I was determined not to be seduced, however. “Let me ask you something, rabbi,” I said. “Are you a Zionist?”

“A Zionist? Of course I’m a Zionist. I may not agree with every single policy of the Israeli government, but is that a reason to punish Israel?”

“A lot of Chasidim seem to think so,” I said, and he sighed again. “Look, I have a lot of followers in Har Nof, in Yerushalaim. The neighborhood where they live is ninety-seven percent Orthodox. But the other three percent here have rights, too. So I told my supporters, don’t close the streets to traffic on Shabbes—let those who want to drive, drive. We can make Shabbes here without stopping the traffic.” I noticed that when he said “here,” he meant Jerusalem.

“You see,” he continued, “ ‘Shabbes’ used to be the most beautiful word in the Jewish vocabulary. And the stone throwers have turned it into a curse, a threat. When a Jew hears the word ‘Shabbes’ he should think of flowers, not stones.”

“What about here in America?” I asked. “A lot of American Jews don’t even know what the word ‘Shabbes’ means.”

The rebbe nodded in agreement. “We’ve been doing outreach programs in Boston since 1950. Singing, dancing—you’d think such things are old-fashioned, foreign to American students. But it’s surprising—a lot of assimilated students respond to it very strongly. I think Americans may be missing certain things in life, certain spiritual things. We respect them, even if they’re not religious. We try to understand them, and to remember that it isn’t their fault. They haven’t had a chance to learn.

“But the problem is, what will keep them ‘yidden’ in the future? Most of the liberal Jews who come to Harvard or MIT don’t have any Yiddishkeit and they don’t want any. The ones who want it will find it, but the majority will marry goyim. It’s happening now. And their children won’t be Jews. We real Jews, with everything we’ve got, can’t hold on to our Judaism here in America; what chance does the child of a mixed marriage have?” He spoke in a matter-of-fact tone, but there was real pain in his eyes.

There was a knock on the door and the rebbe’s secretary came in to remind him that his next appointment was waiting. I looked at my watch and was amazed to see that we had been talking for almost two hours.

“I’d like to tell you something personal,” I said. “I’m not religious, and I have a pretty cynical view of what Orthodoxy is in Israel. But talking to you makes me almost wish that I had a rebbe.”

Horowitz smiled gently. “Don’t be so surprised.

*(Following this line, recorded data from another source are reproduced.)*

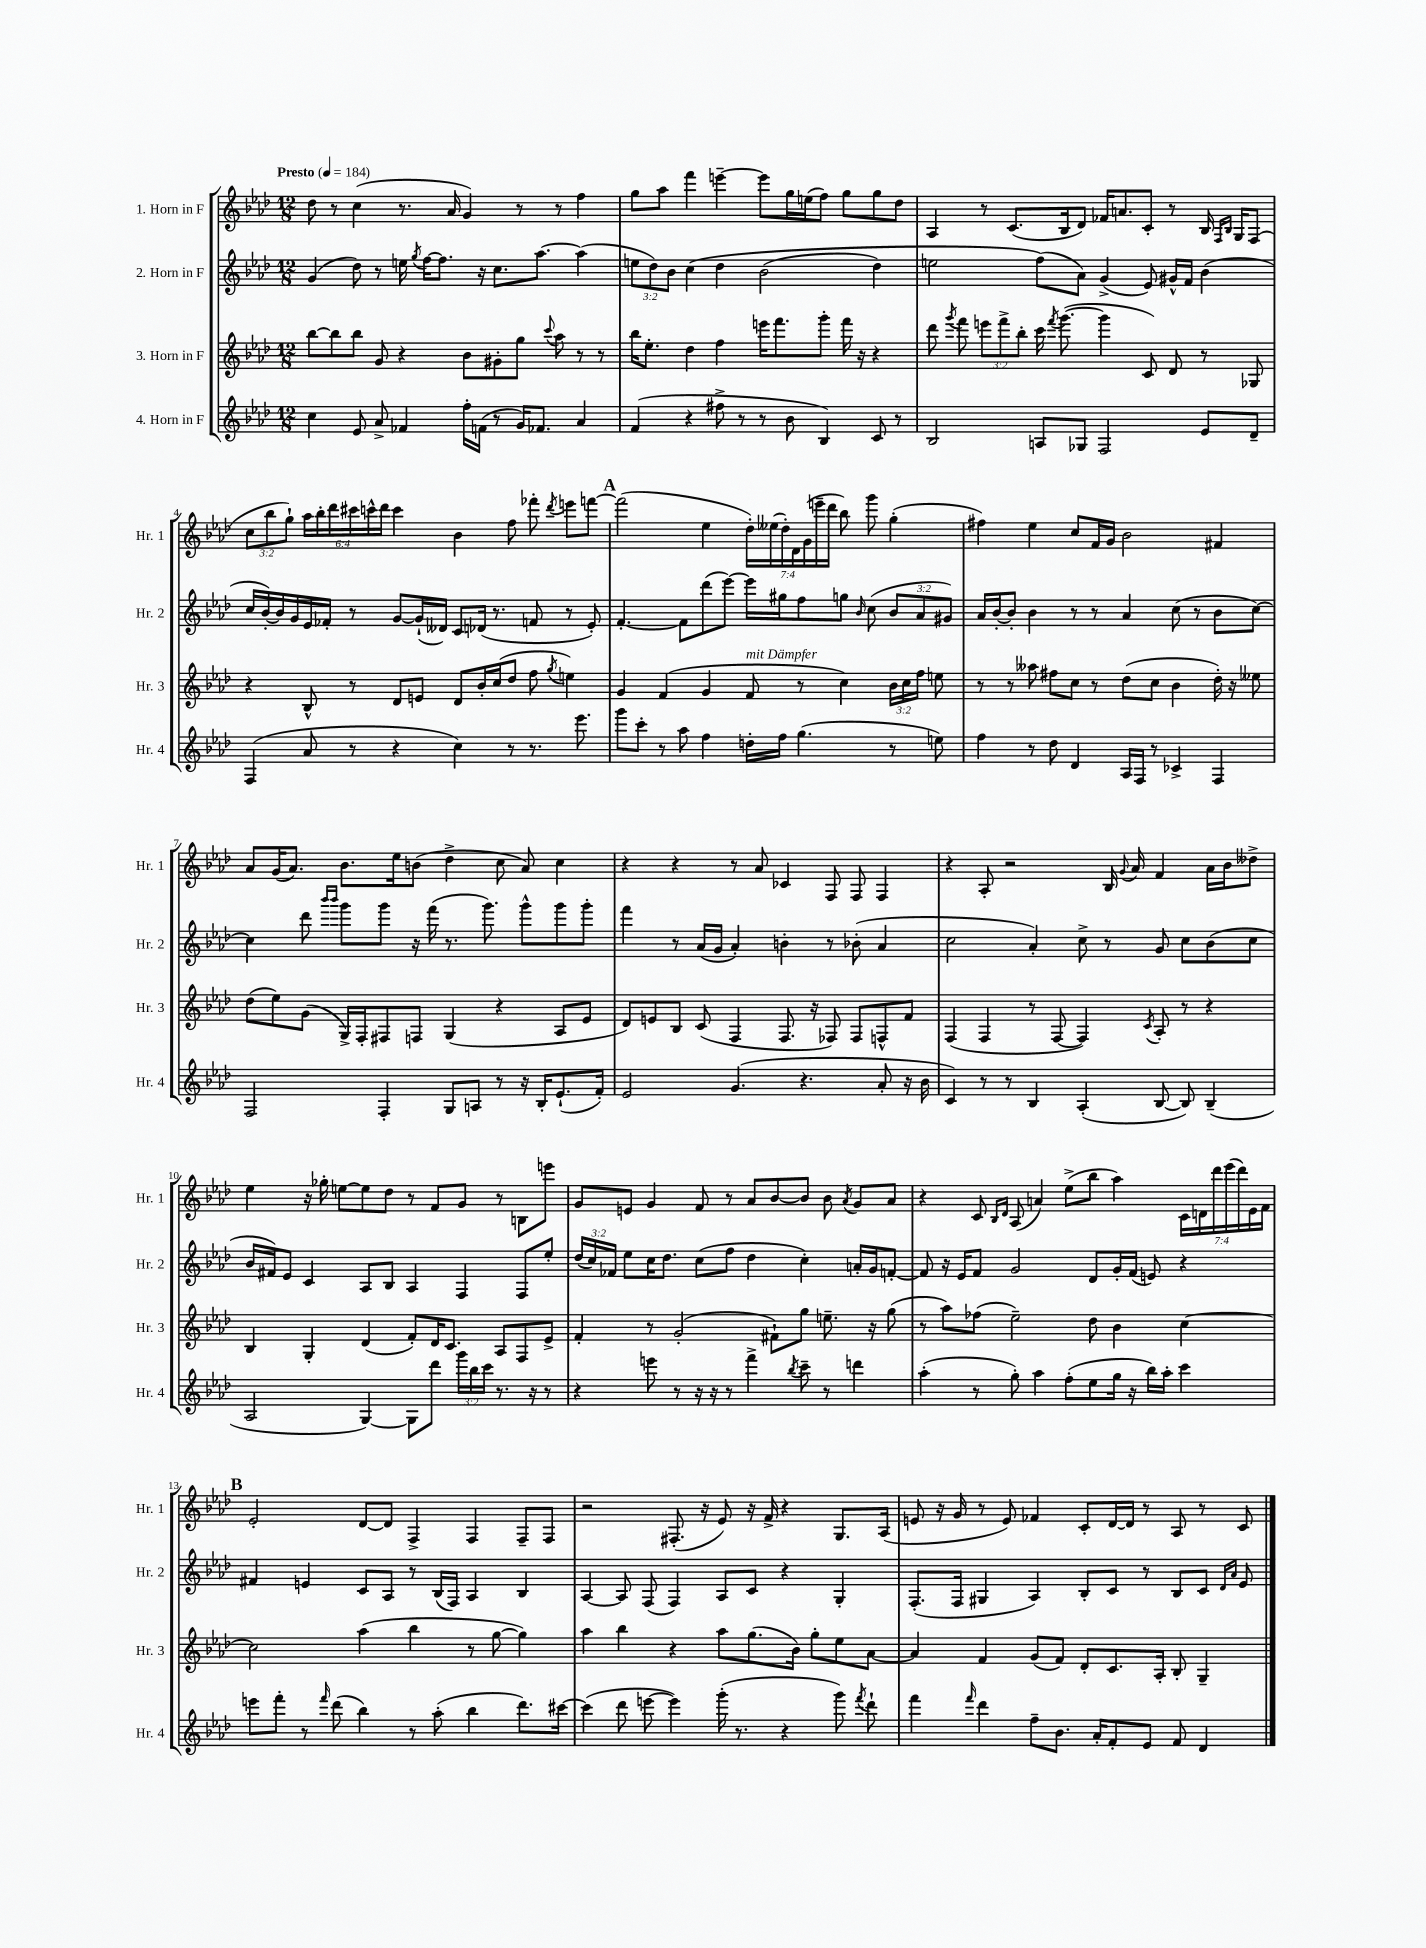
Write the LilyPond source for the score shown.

<<
\new StaffGroup <<
\new Staff = "s0" \with { instrumentName = "1. Horn in F" shortInstrumentName = "Hr. 1" } {
    \clef treble \key aes \major \numericTimeSignature \time 12/8 \override Staff.TupletNumber.text = #tuplet-number::calc-fraction-text \tempo "Presto" 4 = 184
    \autoBeamOff des''8 r8 c''4( r8. aes'16 g'4) r8 r8 f''4 |
    g''8[ aes''8] f'''4 e'''4~-- e'''8[ g''16 e''16( f''8]) g''8[ g''8 des''8] |
    aes4 r8 c'8.[( bes16 des'8]) fes'16[ a'8. c'8]-. r8 bes16 \grace { f16[ bes16] } g16[ f8]( |
    \tuplet 3/2 { c''8[ bes''8 g''8]-!) } \tuplet 6/4 { aes''16[ bes''16-. des'''16 cis'''16 c'''16-^ des'''16] } c'''4 bes'4 f''8 fes'''8-. \acciaccatura { des'''8 } e'''8[ f'''8]~ |
    \mark \markup { \bold "A" } f'''2( ees''4 \tuplet 7/4 { des''16[-.) eeses''16( des''16-.) des'16 g'16( e'''16-- des'''16] } bes''8) g'''8 g''4-.( |
    fis''4) ees''4 c''8[ f'16 g'16] bes'2 fis'4 |
    aes'8[ g'16( aes'8.]) bes'8.[ ees''16 b'8]( des''4-> c''8 aes'8) c''4 |
    r4 r4 r8 aes'8 ces'4 f8 f8 f4 |
    r4 aes8-. r2 bes16 \appoggiatura { g'8 } aes'16 f'4 aes'16[ bes'16 deses''8]-> |
    ees''4 r16 ges''16-. e''8[~ e''8 des''8] r8 f'8[ g'8] r8 b8[ e'''8] |
    g'8[ e'8] g'4 f'8 r8 aes'8[ bes'8~ bes'8] bes'8 \acciaccatura { aes'8 } g'8[ aes'8] |
    r4 c'8 \grace { bes16[ des'16] } aes8( a'4) ees''8[->( bes''8] aes''4) \tuplet 7/4 { c'16[ d'16 des'''16 ees'''16( des'''16) ees'16 f'16] } |
    \mark \markup { \bold "B" } ees'2-. des'8[~ des'8] f4-> f4 f8[-- f8] |
    r2 fis8.-.( r16 ees'8) r16 f'16-> r4 g8.[ aes16]( |
    e'8 r16 g'16 r8 e'8) fes'4 c'8[-. des'16~ des'16] r8 aes8 r8 c'8 \bar "|." |
}
\new Staff = "s1" \with { instrumentName = "2. Horn in F" shortInstrumentName = "Hr. 2" } {
    \clef treble \key aes \major \numericTimeSignature \time 12/8 \override Staff.TupletNumber.text = #tuplet-number::calc-fraction-text
    \autoBeamOff g'4( des''8) r8 e''16 \acciaccatura { g''8 } f''16[~ f''8.] r16 c''8.[ aes''8.]~ aes''4( |
    \tuplet 3/2 { e''8[ des''8) bes'8] } c''4\( des''4 bes'2( des''4) |
    e''2 f''8[(\) aes'8]) g'4->( ees'8) gis'16[-^ f'16] bes'4( |
    c''16[ bes'16~-.) bes'16 g'16 ees'16 fes'16]-. r8 g'8[~ g'16-!( deses'16]) c'8[ des'16]( r8. f'8 r8 ees'8-.) |
    \mark \markup { \bold "A" } f'4.~-. f'8[ des'''8( ees'''8]~) ees'''16[ gis''16 f''8 g''8] \grace { bes'16 } c''8( \tuplet 3/2 { bes'8[ aes'8 gis'8]) } |
    aes'16[ bes'16~-. bes'8]-. bes'4 r8 r8 aes'4 c''8( r8 bes'8[ c''8]~) |
    c''4 des'''8 \grace { bes'''16[ bes'''16] } g'''8[ g'''8] r16 f'''16( r8. g'''8.) g'''8[-^ g'''8 g'''8]-. |
    f'''4 r8 aes'16[( g'16] aes'4-.) b'4-. r8 bes'8-.( aes'4 |
    c''2 aes'4-.) c''8-> r8 g'8 c''8[ bes'8( c''8] |
    bes'16[ fis'16) ees'8] c'4 aes8[ bes8] aes4 f4 f8[ ees''8]-. |
    \tuplet 3/2 { des''16[( c''16) fes'16] } ees''8[ c''16 des''8.] c''8[( f''8] des''4 c''4-.) a'16[-. g'16 f'8]~-. |
    f'8 r16 ees'16[ f'8] g'2 des'8[ g'16-. f'16]( e'8) r4 |
    \mark \markup { \bold "B" } fis'4 e'4 c'8[ aes8] r8 bes16[( f16]) aes4 bes4 |
    aes4~ aes8 f8( f4) aes8[ c'8] r4 g4-. |
    f8.[-.( f16] gis4 aes4) bes8[-. c'8] r8 bes8[ c'8] \grace { des'16[ aes'16] } ees'8 \bar "|." |
}
\new Staff = "s2" \with { instrumentName = "3. Horn in F" shortInstrumentName = "Hr. 3" } {
    \clef treble \key aes \major \numericTimeSignature \time 12/8 \override Staff.TupletNumber.text = #tuplet-number::calc-fraction-text
    \autoBeamOff bes''8[~ bes''8 bes''8] g'8 r4 bes'8[ gis'8-. g''8] \appoggiatura { c'''8 } aes''8 r8 r8 |
    bes''16[ ees''8.]-. des''4 f''4 e'''16[ f'''8. g'''8]-. f'''16 r16 r4 |
    des'''8 \acciaccatura { g'''8 } f'''8 \tuplet 3/2 { e'''8[ f'''8-> bes''8]-. } c'''16 \acciaccatura { f'''8 } g'''8.~( g'''4 c'8) des'8 r8 ges8 |
    r4 bes8-^ r8 des'8[ e'8] des'8[ bes'16-. c''16( des''8] f''8 \acciaccatura { g''8 } e''4) |
    \mark \markup { \bold "A" } g'4 f'4( g'4 f'8^\markup { \italic "mit Dämpfer" } r8 c''4) \tuplet 3/2 { bes'16[ c''16 f''16] } e''8 |
    r8 r8 aeses''8 fis''8[ c''8] r8 des''8[( c''8] bes'4 des''16-.) r16 eeses''8 |
    des''8[( ees''8) g'8]( g16[->) f16-. fis8 f8] g4( r4 aes8[ ees'8] |
    des'8[) e'8 bes8] c'8( f4 f8. r16 fes8) fes8[ f8-^ f'8] |
    f4( f4 r8 f8~ f4) \acciaccatura { c'8 } aes8-. r8 r4 |
    bes4 g4-. des'4( f'8[-.) des'16 c'8.] aes8[ f8 ees'8]-> |
    f'4-. r8 g'2-.( fis'8[-!) g''8] e''8.-- r16 g''8( |
    r8 aes''8[) fes''8]( ees''2--) des''8 bes'4 c''4~ |
    \mark \markup { \bold "B" } c''2 aes''4( bes''4 r8 g''8~ g''4) |
    aes''4 bes''4 r4 aes''8[ g''8.( bes'16]) g''8[-. ees''8 aes'8]~ |
    aes'4 f'4 g'8[( f'8]) des'8[-. c'8. aes16]-. bes8-. g4-- \bar "|." |
}
\new Staff = "s3" \with { instrumentName = "4. Horn in F" shortInstrumentName = "Hr. 4" } {
    \clef treble \key aes \major \numericTimeSignature \time 12/8 \override Staff.TupletNumber.text = #tuplet-number::calc-fraction-text
    \autoBeamOff c''4 ees'8 aes'8-> fes'4 f''16[-. f'16]( r8 g'16[) fes'8.] aes'4 |
    f'4( r4 fis''8-> r8 r8 bes'8 bes4) c'8 r8 |
    bes2 a8[ ges8] f2 ees'8[ des'8]-- |
    f4( aes'8 r8 r4 c''4) r8 r8. ees'''8. |
    \mark \markup { \bold "A" } g'''8[ c'''8]-. r8 aes''8 f''4 d''16[-. f''16] g''4.( r8 e''8) |
    f''4 r8 des''8 des'4 aes16[ f16] r8 ces'4-> f4 |
    f2 f4-. g8[ a8] r8 r16 bes16[-. ees'8.-!( f'16]-.) |
    ees'2 g'4.( r4. aes'8-. r16 bes'16 |
    c'4) r8 r8 bes4 aes4-.( bes8~ bes8) bes4--( |
    aes2 g4~) g8[ des'''8] \tuplet 3/2 { g'''16[ bes''16 c'''16] } r8. r16 r8 |
    r4 e'''8 r8 r16 r16 r8 f'''4-> \acciaccatura { bes''8 } c'''8-- r8 d'''4 |
    aes''4-.( r8 g''8-.) aes''4 f''8[-.( ees''8 g''16] r16 bes''16[) aes''16]-. c'''4 |
    \mark \markup { \bold "B" } e'''8[ f'''8]-. r8 \grace { f'''16 } des'''8( bes''4) r8 aes''8-.( bes''4 des'''8.[) cis'''16]~ |
    cis'''4( des'''8 e'''8~ e'''4) g'''16-.( r8. r4 g'''8) \acciaccatura { f'''8 } des'''8-! |
    f'''4 \grace { f'''16 } des'''4 f''8[-- bes'8.] aes'16[-. f'8-. ees'8] f'8 des'4 \bar "|." |
}
>>
>>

Everyone needs a rebbe sometimes.”

“Who’s your rebbe?” I asked, and for the first time in our conversation I had caught him off guard.

“Good question,” he said in a soft voice. “You know once, in Jerusalem, a man had a problem, and he decided to travel to Poland to consult with a famous rebbe. His friend said, ‘Why leave Jerusalem? After all, here you have the Kotel, the Wailing Wall.’ And the man said, ‘I’m going to Poland because I want a rebbe who can answer back when I talk to him.’

“You see, my father’s example is always before me. I try to imagine what he would do,” the Bostoner said in a wistful tone. “But I don’t have a rebbe who can answer back.” Suddenly his eyes cleared, and his voice resumed its matter-of-fact tone. “Nu, that’s just the way it is. There are occupational hazards in every profession. Even mine.”